## What the task requires
Rewrite the lines of the material with "терміналі" swapped for "елеваторі" wherever it occurs, keeping all other text the same.

Stored items from a collection:
+---+
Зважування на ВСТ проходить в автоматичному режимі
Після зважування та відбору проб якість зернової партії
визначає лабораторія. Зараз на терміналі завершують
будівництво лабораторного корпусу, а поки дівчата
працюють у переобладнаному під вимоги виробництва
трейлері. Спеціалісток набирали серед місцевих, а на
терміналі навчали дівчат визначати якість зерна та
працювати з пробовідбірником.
+---+
## Exercise result
Зважування на ВСТ проходить в автоматичному режимі
Після зважування та відбору проб якість зернової партії
визначає лабораторія. Зараз на елеваторі завершують
будівництво лабораторного корпусу, а поки дівчата
працюють у переобладнаному під вимоги виробництва
трейлері. Спеціалісток набирали серед місцевих, а на
елеваторі навчали дівчат визначати якість зерна та
працювати з пробовідбірником.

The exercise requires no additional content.